[Stored items]

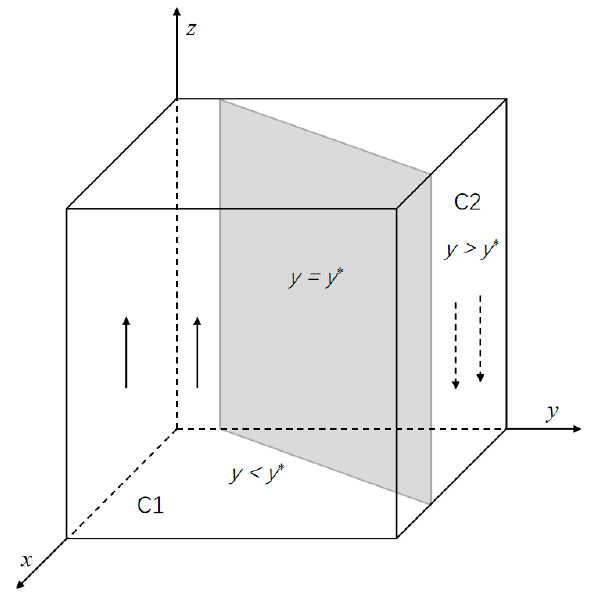
Figure 4. Phase diagram for the strategy evolution of the government.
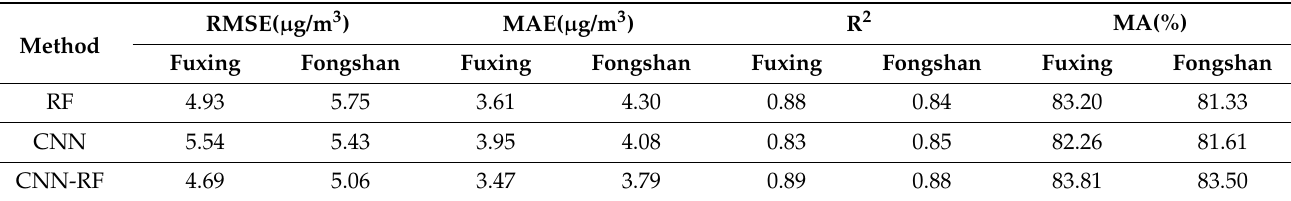
Table 4. Model performance at two testing stations.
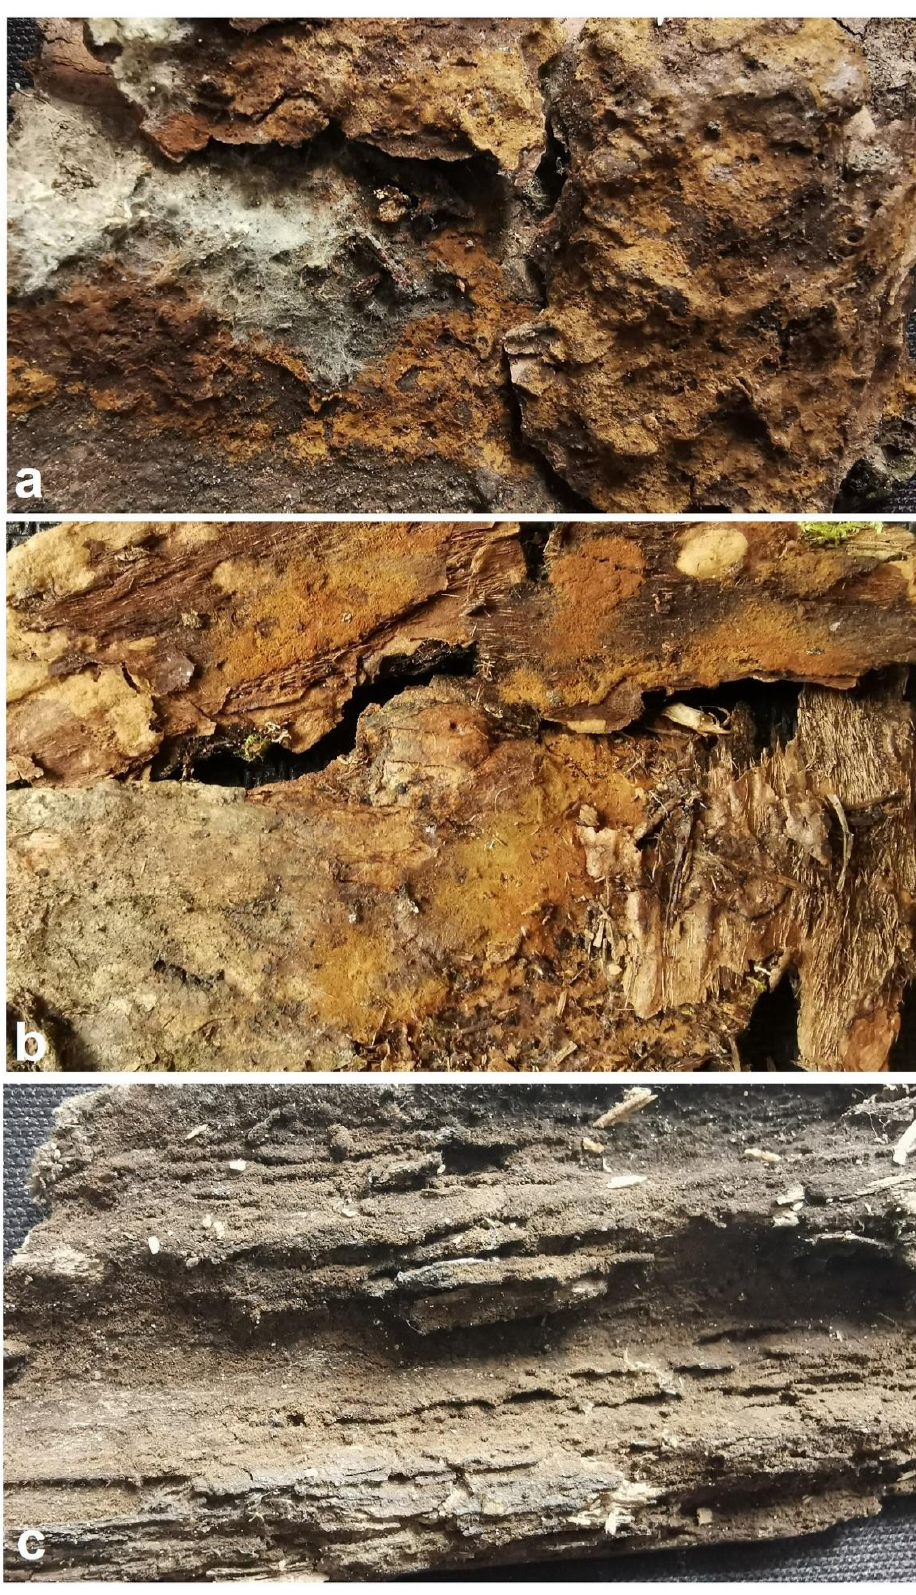
Figure 2. Basidiocarps of Tomentella species. ( a ) T. aurantispora (holotype Yuan 14268); ( b ) T. kanasensis (holotype Yuan 14034); ( c ) T. schrenkiana (holotype Yuan 14262).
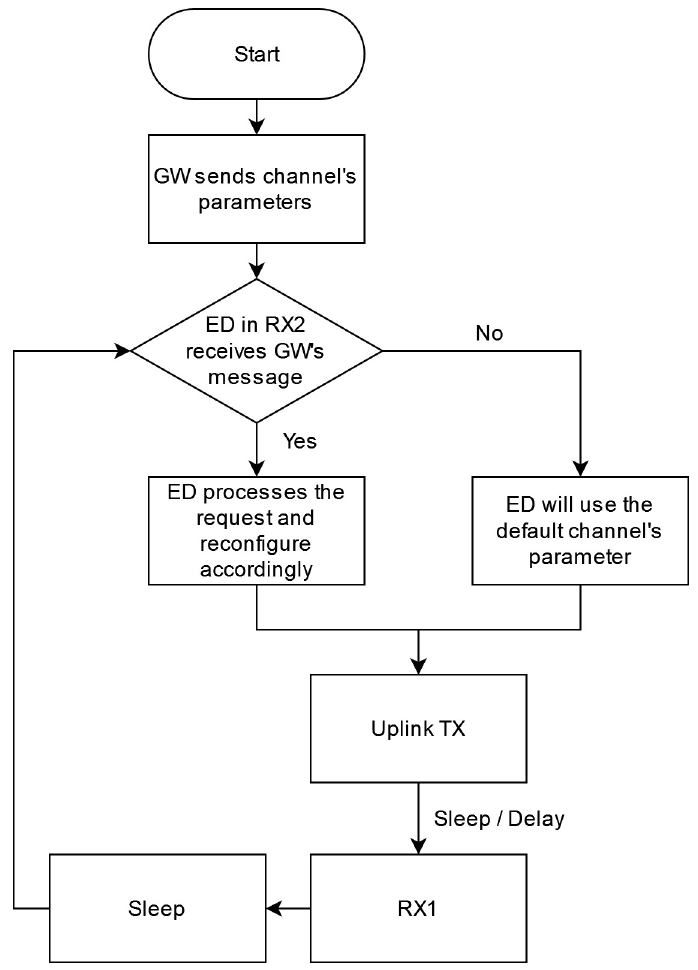
Figure 5. LoRaCog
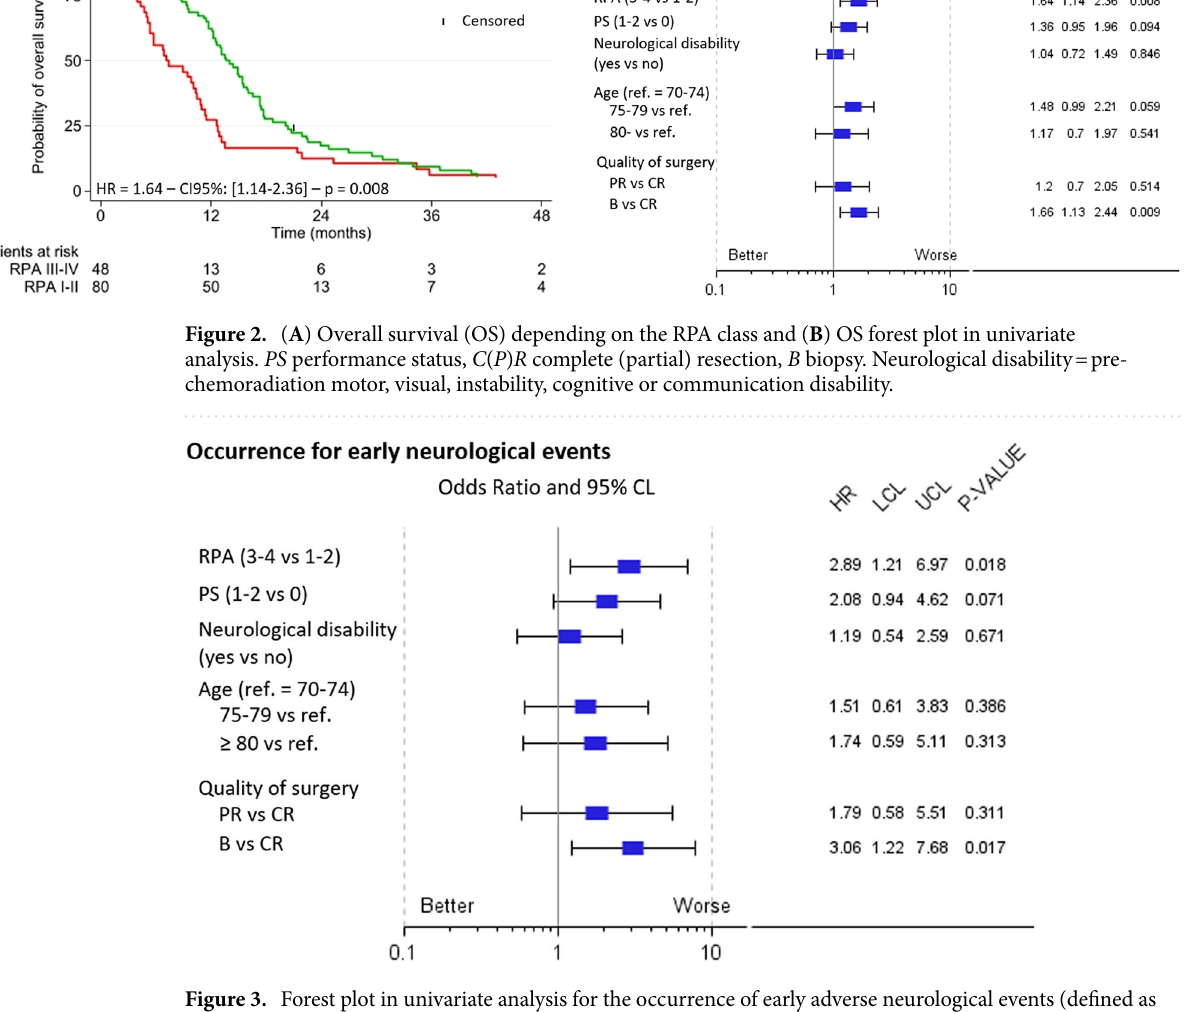
Figure 3. Forest plot in univariate analysis for the occurrence of early adverse neurological events (defined as the occurrence of intracranial hypertension symptoms and/or use of corticosteroids and/or hospitalization) for the subgroup of patients without neurological progression or death before the start of temozolomide maintenance (N = 103). CRT chemoradiation, PS performance status, C ( P ) R complete (partial) resection, B biopsy. Neurological disability = pre-CRT motor, visual, instability, cognitive or communication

Goal of the exercise: Exactness is what counts here: copy each entry as given and omit its pictures.

Result below:
Figure 4. Phase diagram for the strategy evolution of the government.
Table 4. Model performance at two testing stations.
Figure 2. Basidiocarps of Tomentella species. ( a ) T. aurantispora (holotype Yuan 14268); ( b ) T. kanasensis (holotype Yuan 14034); ( c ) T. schrenkiana (holotype Yuan 14262).
Figure 5. LoRaCog
Figure 3. Forest plot in univariate analysis for the occurrence of early adverse neurological events (defined as the occurrence of intracranial hypertension symptoms and/or use of corticosteroids and/or hospitalization) for the subgroup of patients without neurological progression or death before the start of temozolomide maintenance (N = 103). CRT chemoradiation, PS performance status, C ( P ) R complete (partial) resection, B biopsy. Neurological disability = pre-CRT motor, visual, instability, cognitive or communication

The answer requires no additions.